• [TASKS TO CARRY OUT]:
A: Answer these questions about the forum thread on the limit of f(z)(2−z):
(i) Which theorem did the asker first think of applying, and why did it seem unusable?
(ii) What expression does the asker substitute for z in the second attempt?
(iii) What radius does the reply give for the series it arrives at?
B: Pick up the forum thread on the limit of f(z)(2−z) right after its last sentence and carry it further.

Prove that for $f(z)=\sum_{n=0}^{\infty} \frac{z^{n}}{2^n+1}$,
$$\lim_{z \to2} f(z) (2-z) = 2$$
My approach : I was thinking of applying Abel's limit theorem to compute the limit but since it is valid only for $z \to 1 $ I am totally clueless
I also tried by this approach: $$ \lim_{\epsilon \to 0 } f(2-\epsilon)(\epsilon)= \sum_{0}^{\infty} \frac{(2-\epsilon)^n}{2^n +1}(\epsilon)$$
but again i am not sure of how to proceed.
Just note that for any $z \in (-2,2)$, because of absolute convergence in $[-\frac{2+z}{2},\frac{2+z}{2}]$, we have $$f(z)(2-z) = \sum\limits_{n=0}^{+\infty} \frac{2z^n}{2^n+1} - \sum\limits_{n=0}^{+\infty} \frac{z^{n+1}}{2^n+1} = 1 + \sum\limits_{n=0}^{+\infty} z^{n+1} \cdot \frac{2(2^n+1)-(2^{n+1}+1)}{(2^n+1)(2^{n+1}+1)} = 1 + \sum\limits_{n=0}^{+\infty} z^{n+1} \cdot \frac{1}{(2^n+1)(2^{n+1}+1)}$$ So, since this has radius $4$, it is continuous in $2$ (in $2^-$).

Source data:
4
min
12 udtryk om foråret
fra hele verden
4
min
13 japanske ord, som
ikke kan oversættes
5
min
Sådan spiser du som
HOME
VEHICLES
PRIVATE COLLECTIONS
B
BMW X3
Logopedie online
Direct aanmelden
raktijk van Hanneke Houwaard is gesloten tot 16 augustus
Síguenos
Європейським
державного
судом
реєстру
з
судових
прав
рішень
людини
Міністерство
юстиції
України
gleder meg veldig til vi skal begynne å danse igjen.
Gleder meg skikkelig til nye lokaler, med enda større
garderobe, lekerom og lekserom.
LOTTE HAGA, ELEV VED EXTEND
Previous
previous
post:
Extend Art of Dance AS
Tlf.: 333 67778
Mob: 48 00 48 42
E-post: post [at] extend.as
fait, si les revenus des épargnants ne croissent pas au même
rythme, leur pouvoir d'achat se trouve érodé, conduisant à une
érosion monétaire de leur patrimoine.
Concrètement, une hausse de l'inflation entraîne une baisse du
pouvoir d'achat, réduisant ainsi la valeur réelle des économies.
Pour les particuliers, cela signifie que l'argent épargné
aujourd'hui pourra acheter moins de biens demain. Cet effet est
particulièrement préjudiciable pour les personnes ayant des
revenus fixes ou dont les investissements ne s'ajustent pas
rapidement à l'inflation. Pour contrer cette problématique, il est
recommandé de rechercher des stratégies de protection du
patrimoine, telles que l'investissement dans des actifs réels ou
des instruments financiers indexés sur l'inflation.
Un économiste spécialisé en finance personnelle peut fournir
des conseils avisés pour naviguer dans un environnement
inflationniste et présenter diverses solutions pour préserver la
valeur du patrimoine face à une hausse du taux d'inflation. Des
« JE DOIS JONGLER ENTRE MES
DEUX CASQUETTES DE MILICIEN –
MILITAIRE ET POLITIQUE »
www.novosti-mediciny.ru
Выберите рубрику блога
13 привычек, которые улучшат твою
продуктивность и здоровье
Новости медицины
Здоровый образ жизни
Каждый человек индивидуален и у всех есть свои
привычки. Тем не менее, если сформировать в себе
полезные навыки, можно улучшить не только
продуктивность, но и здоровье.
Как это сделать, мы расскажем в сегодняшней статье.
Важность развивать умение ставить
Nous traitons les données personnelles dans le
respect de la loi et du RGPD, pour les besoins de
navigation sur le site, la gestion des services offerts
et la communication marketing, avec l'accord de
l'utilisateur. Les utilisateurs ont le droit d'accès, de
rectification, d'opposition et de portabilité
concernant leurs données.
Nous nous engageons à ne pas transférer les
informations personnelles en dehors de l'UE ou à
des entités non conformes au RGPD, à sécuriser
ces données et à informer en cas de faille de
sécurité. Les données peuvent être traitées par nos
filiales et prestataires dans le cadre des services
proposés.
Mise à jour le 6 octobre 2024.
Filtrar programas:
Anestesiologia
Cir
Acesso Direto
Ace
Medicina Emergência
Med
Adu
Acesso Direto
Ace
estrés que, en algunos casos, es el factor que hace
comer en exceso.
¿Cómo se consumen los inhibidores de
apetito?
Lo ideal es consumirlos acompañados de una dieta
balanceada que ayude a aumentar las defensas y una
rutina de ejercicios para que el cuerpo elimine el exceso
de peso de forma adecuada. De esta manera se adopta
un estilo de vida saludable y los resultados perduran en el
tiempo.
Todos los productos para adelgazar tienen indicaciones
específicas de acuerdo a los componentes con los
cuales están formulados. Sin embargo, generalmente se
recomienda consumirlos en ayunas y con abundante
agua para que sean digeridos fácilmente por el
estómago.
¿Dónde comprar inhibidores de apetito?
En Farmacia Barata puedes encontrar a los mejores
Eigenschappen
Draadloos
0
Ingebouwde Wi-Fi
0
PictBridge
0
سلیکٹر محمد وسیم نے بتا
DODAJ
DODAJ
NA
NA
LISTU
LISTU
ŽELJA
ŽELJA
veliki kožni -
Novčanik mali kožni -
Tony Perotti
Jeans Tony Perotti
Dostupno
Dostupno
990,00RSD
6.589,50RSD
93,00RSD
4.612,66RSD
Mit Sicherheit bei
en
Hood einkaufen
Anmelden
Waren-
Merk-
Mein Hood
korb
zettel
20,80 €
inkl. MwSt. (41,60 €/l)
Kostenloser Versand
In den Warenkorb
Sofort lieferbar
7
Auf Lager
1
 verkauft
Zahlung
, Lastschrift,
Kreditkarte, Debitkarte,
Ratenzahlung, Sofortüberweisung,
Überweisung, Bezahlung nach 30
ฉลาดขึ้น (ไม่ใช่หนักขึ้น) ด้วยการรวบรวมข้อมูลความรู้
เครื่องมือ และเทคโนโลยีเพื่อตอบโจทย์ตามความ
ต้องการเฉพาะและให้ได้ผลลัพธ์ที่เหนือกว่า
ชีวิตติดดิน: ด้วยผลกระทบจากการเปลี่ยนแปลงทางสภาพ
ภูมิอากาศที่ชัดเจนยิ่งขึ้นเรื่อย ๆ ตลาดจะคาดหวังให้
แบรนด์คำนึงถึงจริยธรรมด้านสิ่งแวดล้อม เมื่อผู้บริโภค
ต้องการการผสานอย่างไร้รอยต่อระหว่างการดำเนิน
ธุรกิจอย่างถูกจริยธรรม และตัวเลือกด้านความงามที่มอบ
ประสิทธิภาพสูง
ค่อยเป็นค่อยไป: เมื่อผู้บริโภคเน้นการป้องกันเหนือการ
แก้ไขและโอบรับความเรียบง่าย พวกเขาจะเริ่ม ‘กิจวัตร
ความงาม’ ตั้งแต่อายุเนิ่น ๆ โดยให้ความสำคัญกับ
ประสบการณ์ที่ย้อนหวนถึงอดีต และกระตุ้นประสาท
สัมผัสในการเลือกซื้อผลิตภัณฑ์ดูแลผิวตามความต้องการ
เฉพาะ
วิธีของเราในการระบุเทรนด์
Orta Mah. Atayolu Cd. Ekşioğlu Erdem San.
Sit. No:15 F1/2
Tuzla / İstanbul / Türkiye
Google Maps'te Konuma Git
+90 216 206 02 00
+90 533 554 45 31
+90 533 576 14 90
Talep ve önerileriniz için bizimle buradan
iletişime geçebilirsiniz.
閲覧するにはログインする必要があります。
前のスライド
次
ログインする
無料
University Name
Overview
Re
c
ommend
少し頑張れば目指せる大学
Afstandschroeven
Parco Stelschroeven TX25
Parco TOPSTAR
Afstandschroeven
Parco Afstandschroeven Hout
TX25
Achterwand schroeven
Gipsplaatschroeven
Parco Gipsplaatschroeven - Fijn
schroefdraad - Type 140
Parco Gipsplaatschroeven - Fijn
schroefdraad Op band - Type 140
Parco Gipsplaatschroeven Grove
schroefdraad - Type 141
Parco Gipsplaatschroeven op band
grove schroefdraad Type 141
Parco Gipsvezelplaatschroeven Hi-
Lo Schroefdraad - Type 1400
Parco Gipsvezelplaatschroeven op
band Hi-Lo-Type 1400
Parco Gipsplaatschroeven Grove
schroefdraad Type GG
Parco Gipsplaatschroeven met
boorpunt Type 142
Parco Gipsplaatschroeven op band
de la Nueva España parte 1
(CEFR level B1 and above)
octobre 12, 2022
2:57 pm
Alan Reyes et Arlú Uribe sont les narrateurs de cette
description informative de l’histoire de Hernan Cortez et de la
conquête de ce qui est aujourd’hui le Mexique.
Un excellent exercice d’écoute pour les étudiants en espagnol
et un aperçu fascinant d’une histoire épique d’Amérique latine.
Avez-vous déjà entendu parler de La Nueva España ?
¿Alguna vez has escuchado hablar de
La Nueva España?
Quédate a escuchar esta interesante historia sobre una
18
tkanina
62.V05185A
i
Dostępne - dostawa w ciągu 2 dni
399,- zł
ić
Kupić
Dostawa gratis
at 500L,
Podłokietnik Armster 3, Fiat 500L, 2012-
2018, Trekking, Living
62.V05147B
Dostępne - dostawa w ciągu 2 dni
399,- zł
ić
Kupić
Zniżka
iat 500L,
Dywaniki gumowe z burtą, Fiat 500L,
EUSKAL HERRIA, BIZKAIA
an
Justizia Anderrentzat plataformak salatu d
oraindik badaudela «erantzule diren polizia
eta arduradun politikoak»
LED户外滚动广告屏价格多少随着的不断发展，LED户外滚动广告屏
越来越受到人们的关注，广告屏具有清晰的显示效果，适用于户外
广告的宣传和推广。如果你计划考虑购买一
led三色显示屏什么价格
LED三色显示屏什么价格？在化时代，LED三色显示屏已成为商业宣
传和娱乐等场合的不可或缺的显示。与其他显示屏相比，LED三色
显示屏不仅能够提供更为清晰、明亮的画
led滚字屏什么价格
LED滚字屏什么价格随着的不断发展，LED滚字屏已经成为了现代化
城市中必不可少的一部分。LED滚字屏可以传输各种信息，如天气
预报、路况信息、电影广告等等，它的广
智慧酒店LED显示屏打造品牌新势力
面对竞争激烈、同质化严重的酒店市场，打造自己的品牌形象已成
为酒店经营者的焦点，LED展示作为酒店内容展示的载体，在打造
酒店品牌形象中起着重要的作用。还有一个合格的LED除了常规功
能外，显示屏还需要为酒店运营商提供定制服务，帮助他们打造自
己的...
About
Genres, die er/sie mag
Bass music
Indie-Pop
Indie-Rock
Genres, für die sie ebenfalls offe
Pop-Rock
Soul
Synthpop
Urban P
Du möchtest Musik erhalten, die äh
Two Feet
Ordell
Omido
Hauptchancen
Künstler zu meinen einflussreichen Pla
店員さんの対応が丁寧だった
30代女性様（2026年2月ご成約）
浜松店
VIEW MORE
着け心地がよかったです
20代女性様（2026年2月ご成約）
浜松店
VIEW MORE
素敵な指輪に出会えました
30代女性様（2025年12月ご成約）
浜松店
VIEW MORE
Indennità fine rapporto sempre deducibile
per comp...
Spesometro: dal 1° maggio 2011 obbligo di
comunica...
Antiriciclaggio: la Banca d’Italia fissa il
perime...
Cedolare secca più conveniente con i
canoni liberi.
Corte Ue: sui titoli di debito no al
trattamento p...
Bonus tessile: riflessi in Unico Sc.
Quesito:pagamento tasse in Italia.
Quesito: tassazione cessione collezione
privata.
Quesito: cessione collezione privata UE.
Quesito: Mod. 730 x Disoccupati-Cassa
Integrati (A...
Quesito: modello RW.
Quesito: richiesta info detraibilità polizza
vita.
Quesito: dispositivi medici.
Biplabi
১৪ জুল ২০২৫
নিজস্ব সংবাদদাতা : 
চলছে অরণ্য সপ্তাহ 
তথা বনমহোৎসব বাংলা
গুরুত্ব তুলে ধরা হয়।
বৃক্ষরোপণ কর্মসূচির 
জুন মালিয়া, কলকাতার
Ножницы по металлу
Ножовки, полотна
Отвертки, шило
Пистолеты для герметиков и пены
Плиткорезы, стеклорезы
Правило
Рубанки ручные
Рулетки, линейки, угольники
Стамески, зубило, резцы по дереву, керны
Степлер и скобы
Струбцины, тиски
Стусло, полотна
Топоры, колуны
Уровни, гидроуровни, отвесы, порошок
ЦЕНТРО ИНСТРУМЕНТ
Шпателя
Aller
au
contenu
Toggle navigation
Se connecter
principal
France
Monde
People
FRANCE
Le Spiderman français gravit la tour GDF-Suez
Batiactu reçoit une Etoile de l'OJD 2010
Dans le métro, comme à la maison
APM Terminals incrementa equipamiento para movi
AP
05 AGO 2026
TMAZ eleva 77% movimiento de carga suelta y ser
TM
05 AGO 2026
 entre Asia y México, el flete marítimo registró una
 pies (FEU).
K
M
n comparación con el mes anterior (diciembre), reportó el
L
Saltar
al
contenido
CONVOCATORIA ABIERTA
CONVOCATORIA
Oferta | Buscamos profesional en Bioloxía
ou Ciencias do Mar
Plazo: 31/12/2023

• [RESPONSES BY TASK]:
A:
(i) Abel's limit theorem, because it is valid only for z → 1.
(ii) 2 − ε.
(iii) 4.

B:
Thus $$\lim\limits_{z \to 2^-} f(z)(2-z) = 1 + \sum\limits_{n=0}^{+\infty} 2^{n+1} \cdot \frac{1}{(2^n+1)(2^{n+1}+1)} = 1 + 2\sum\limits_{n=0}^{+\infty} \frac{1}{(2^n+1)} - \frac{1}{(2^{n+1}+1)}$$
Therefore the result is $2$.